Menurut cerita yang terhimpun, jasad yang ada di tumpukan paling atas adalah Lettu Pierre A. Tendean.
Sementara itu, jasad Jenderal Ahmad Yani ada di tindihan keempat, Brigjen D.I. Panjaitan ada di posisi paling bawah dan M.T. Haryono di atasnya.
Proses pengangkatan jenazah Pahlawan Revolusi dimulai pada Minggu, 3 Oktober 1965. Tim dari Angkatan Laut yang ikut serta membantu mengevakuasi jasad korban.
Namun, karena kendala teknis, pengangkatan jenazah baru dapat dilakukan seluruhnya pada Senin, 4 Oktober 1965.
Ketujuh korban G30S itu kemudian dianugerahi gelar sebagai “Pahlawan Revolusi”.
Menurut Harian Kompas, kondisi jasad Jenderal Ahmad Yani dan kawan-kawan sudah tidak baik.
Hal tersebut menggambarkan ada tindak penganiayaan dan penyiksaan yang dilakukan oleh anggota G30S PKI sebelum akhirnya para Pahlawan Revolusi meninggal dunia.
Ada jasad yang rusak wajahnya, hilang sebagian organ luar tubuhnya, dan lain-lain.
Pemakaman Jenazah Pahlawan Revolusi
Selasa, 5 Oktober 1965
Sehari setelah jasad ditemukan, yakni pada Selasa, 5 Oktober 1965, ketujuh jenazah Pahlawan Revolusi dimakamkan di Taman Makam Pahlawan Kalibata.
Hari itu, bertepatan dengan hari ulang tahun (HUT) Angkatan Bersenjata Republik Indonesia (ABRI) yang ke-20.
Jenderal A. H. Nasution yang berhasil selamat dari penculikan anggota G30S hadir dalam prosesi upacara pemakaman tersebut. (Tribunjogja.com/ANR)
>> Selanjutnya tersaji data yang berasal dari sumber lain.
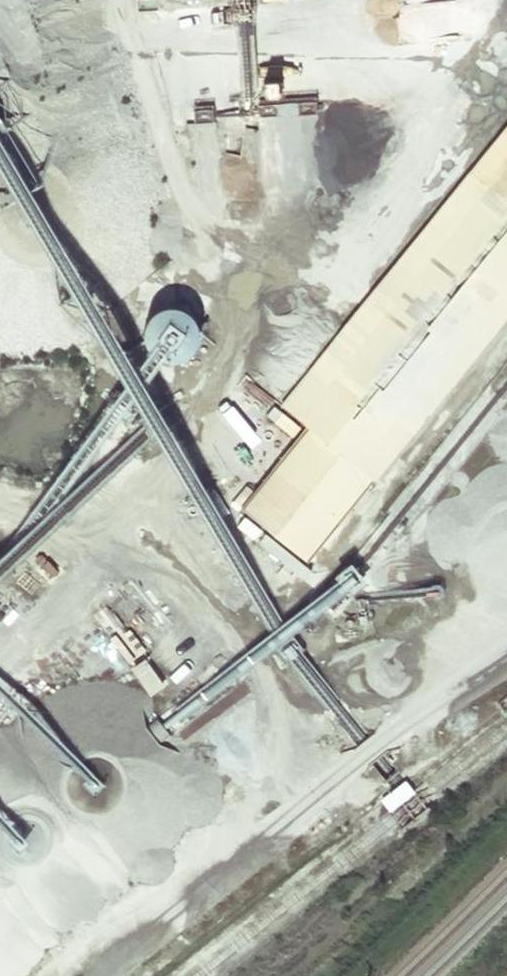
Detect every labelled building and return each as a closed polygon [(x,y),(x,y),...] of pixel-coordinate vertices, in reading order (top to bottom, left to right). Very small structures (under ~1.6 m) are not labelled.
[(283,406),(308,427),(375,482),(506,320),(506,200),(474,172),(283,406)] [(375,482),(308,427),(242,508),(310,563),(375,482)] [(134,665),(150,694),(165,686),(149,657),(134,665)] [(340,729),(332,736),(350,759),(360,751),(340,729)] [(376,741),(363,753),(370,761),(383,750),(376,741)] [(412,779),(389,798),(396,808),(420,789),(412,779)]
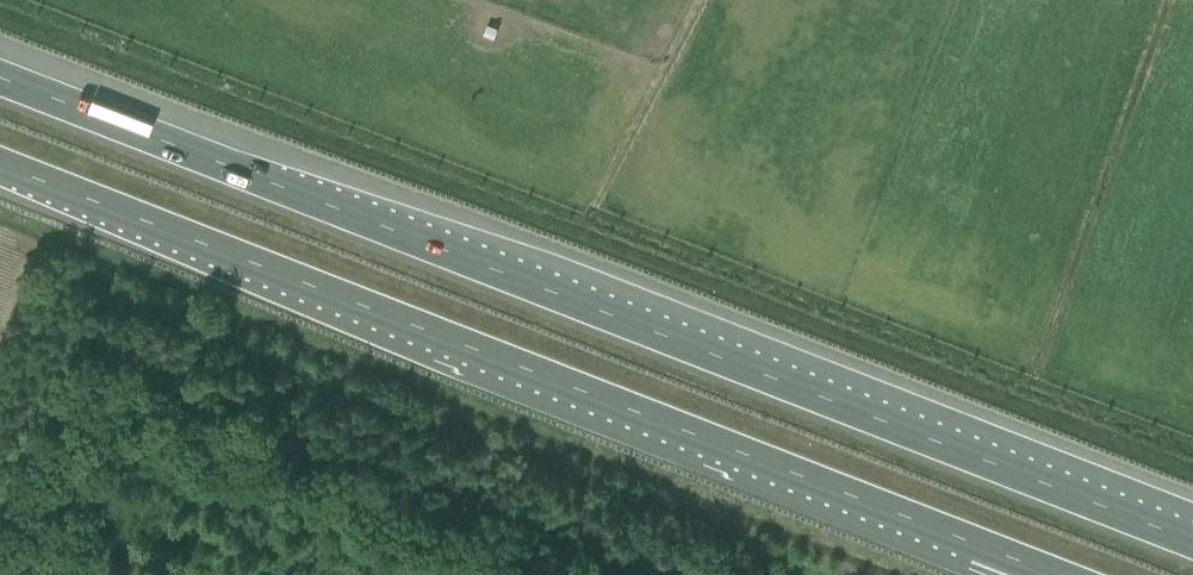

Baca juga: Mengulik Sejarah Kelam G30S PKI 1965, Siapakah Pelaku Sesungguhnya? Ini Kata LIPI dan Buku Sejarah
Baca juga: Sejarah Lubang Buaya G30S 1965, Tempat Pembuangan Jasad 7 Pahlawan Revolusi Indonesia
Artikel ini telah tayang di Kompas.com dengan judul "Kisah Pengambilan Jasad 7 Pahlawan Revolusi di Sumur Lubang Buaya" dan "4 Oktober 1965, 7 Jenazah Pahlawan Revolusi Dievakuasi dari Sumur Lubang Buaya" (Penulis: Luthfia Ayu Azanella; Vina Fadhrotul Mukaromah | Editor : Sari Hardiyanto)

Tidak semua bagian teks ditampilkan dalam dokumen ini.